-- TASK REQUIREMENTS --
The expected output is exactly the lines below, starting at the line with "Identify the document" and ending at the line with "list [190, 299, 1285, 988]", both included; no other line belongs in it.

-- SUPPLIED RECORDS --
Start of Block

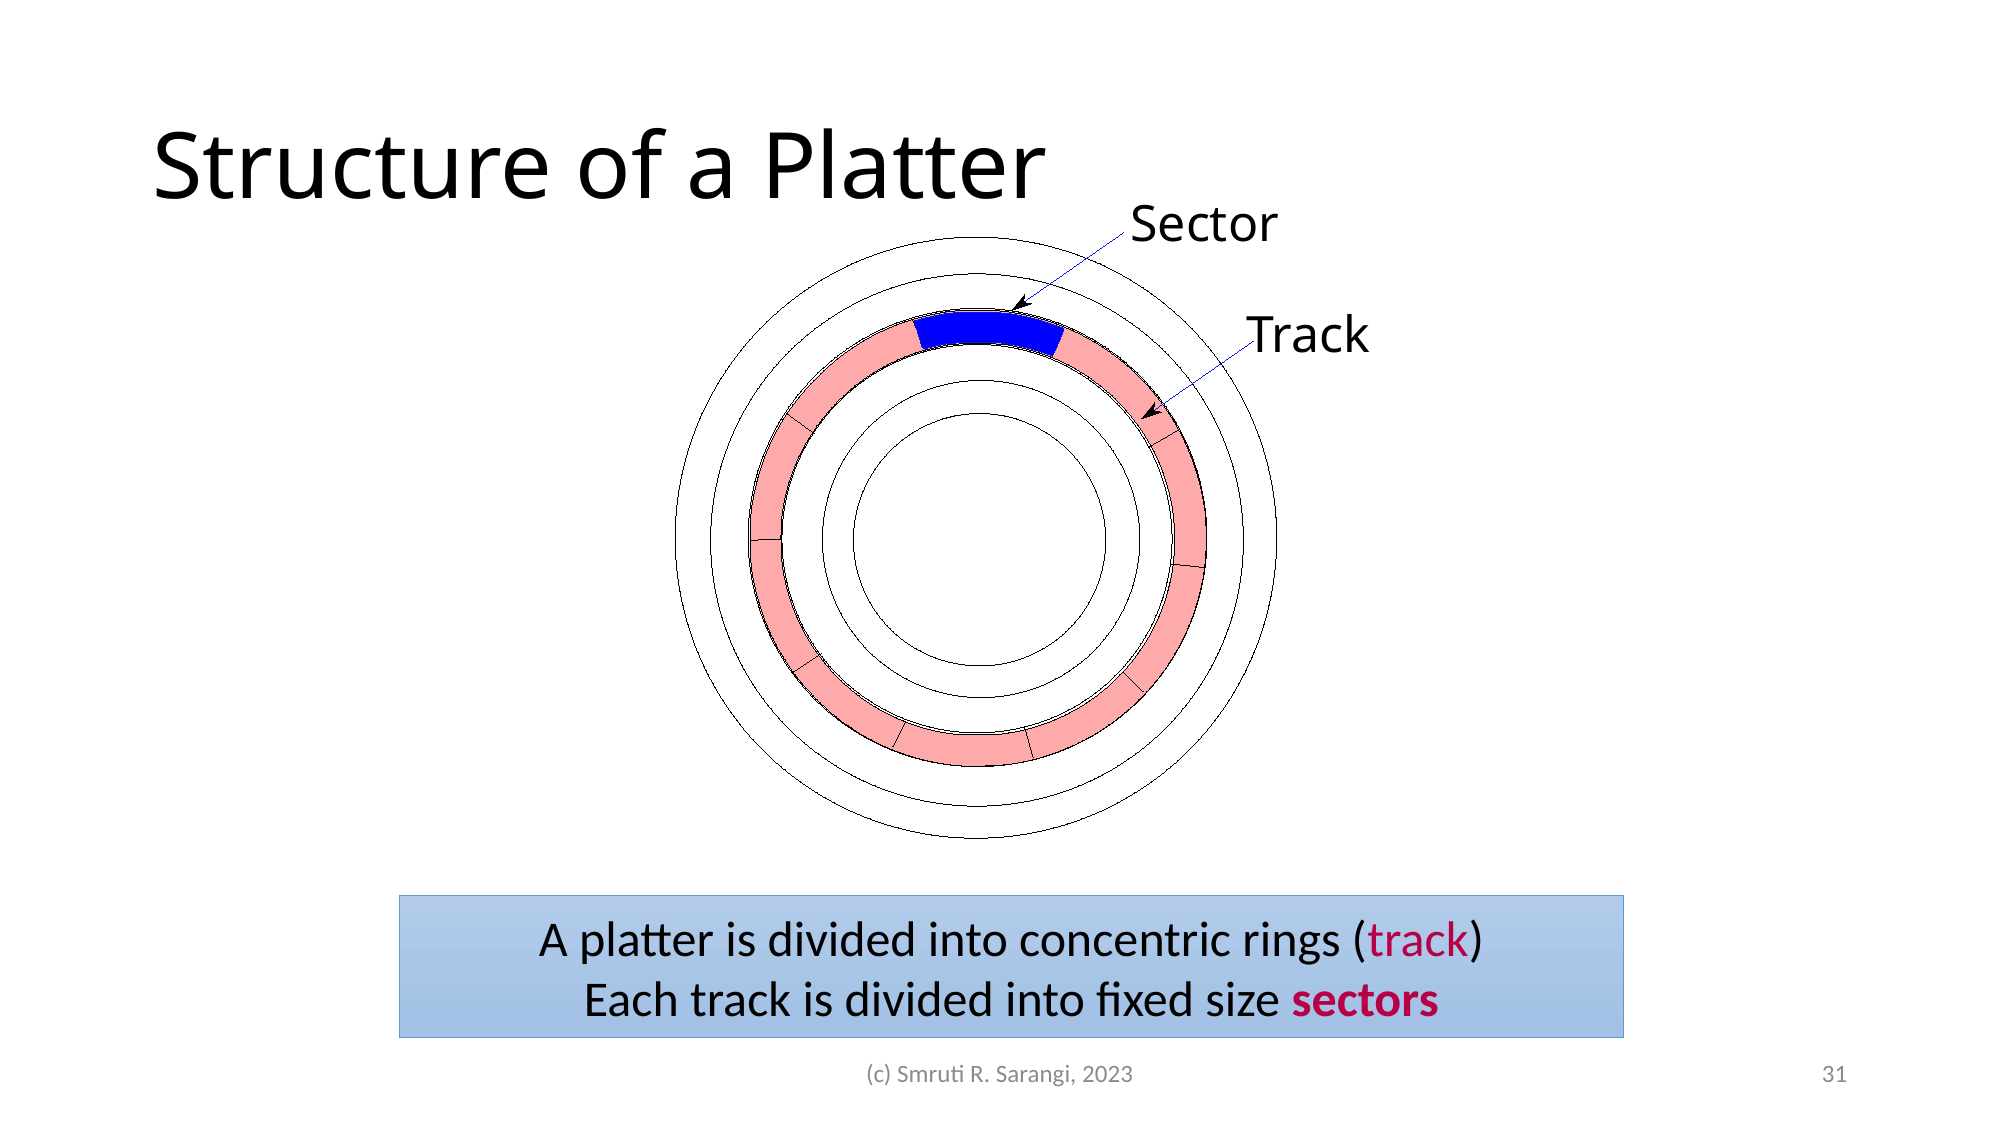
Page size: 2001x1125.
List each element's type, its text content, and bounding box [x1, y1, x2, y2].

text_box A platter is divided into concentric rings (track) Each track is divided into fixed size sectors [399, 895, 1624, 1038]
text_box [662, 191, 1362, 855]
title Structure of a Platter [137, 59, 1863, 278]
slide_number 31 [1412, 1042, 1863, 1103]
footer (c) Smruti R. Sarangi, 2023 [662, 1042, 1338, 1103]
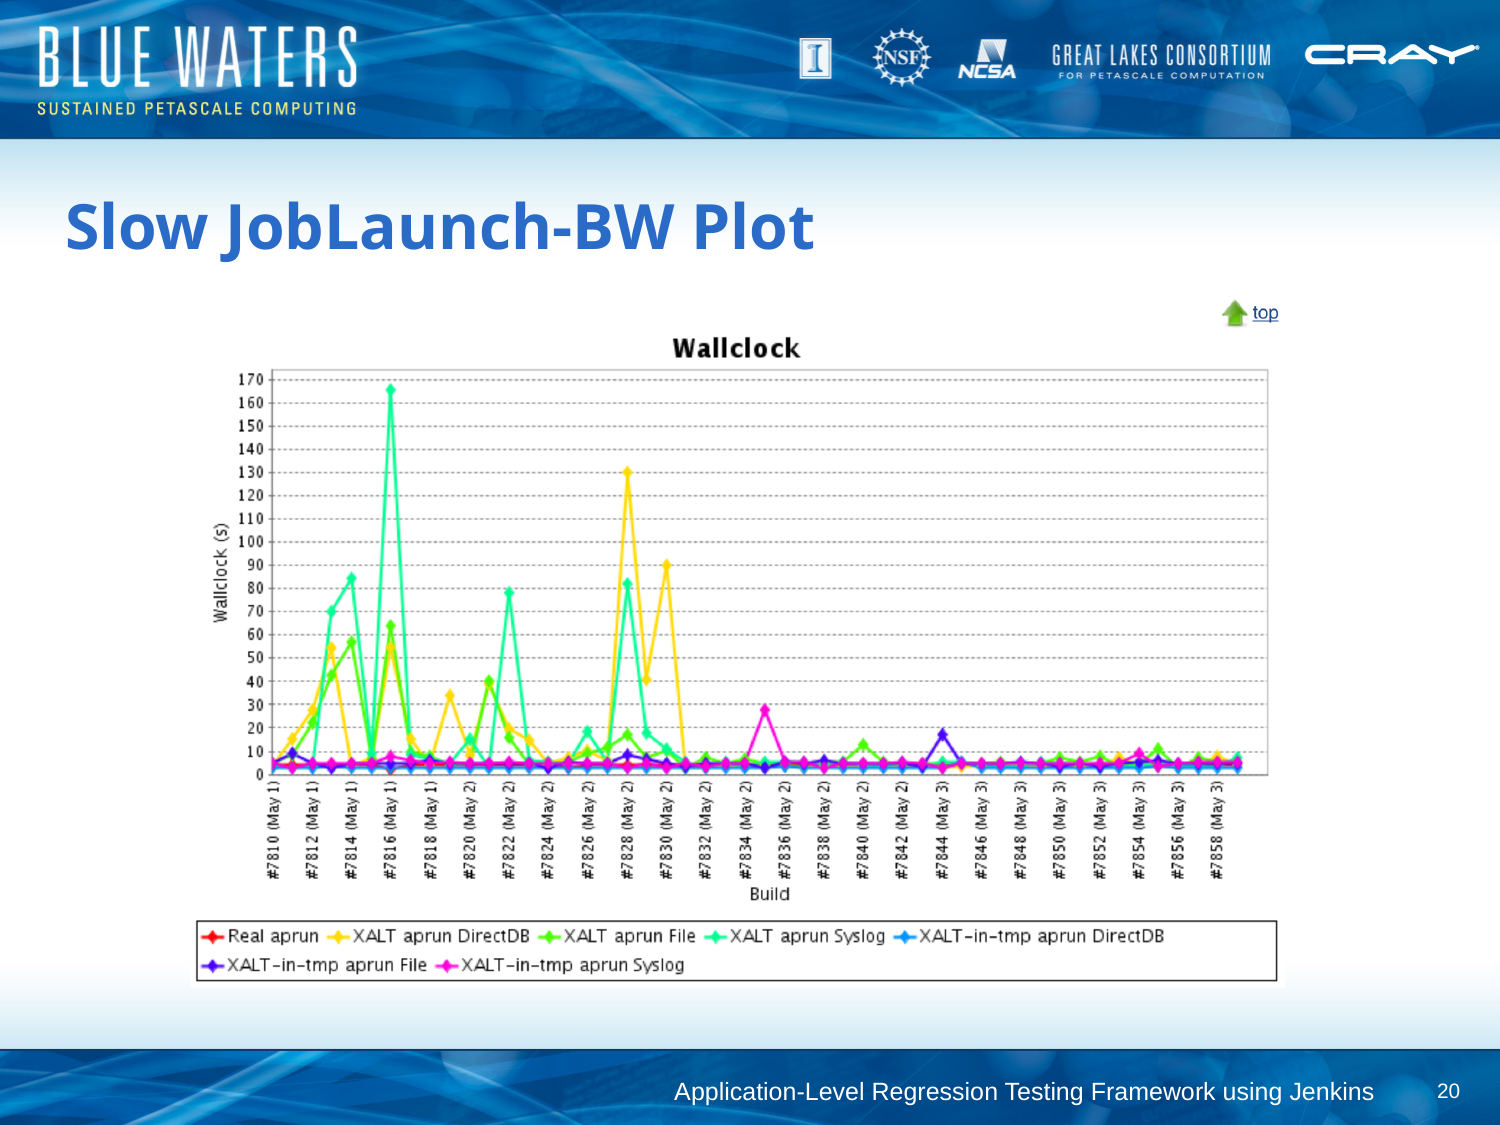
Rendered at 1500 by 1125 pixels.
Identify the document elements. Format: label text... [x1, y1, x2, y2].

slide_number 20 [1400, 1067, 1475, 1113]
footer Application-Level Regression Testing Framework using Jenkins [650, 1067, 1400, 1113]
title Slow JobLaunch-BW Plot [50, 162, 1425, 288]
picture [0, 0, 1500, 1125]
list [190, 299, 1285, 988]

End of Block
Start of Block

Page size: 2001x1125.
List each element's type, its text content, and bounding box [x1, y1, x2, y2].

End of Block

-- SOLUTION FOR THIS PROBLEM --
Identify the document elements. Format: label text... [x1, y1, x2, y2].

slide_number 20 [1400, 1067, 1475, 1113]
footer Application-Level Regression Testing Framework using Jenkins [650, 1067, 1400, 1113]
title Slow JobLaunch-BW Plot [50, 162, 1425, 288]
picture [0, 0, 1500, 1125]
list [190, 299, 1285, 988]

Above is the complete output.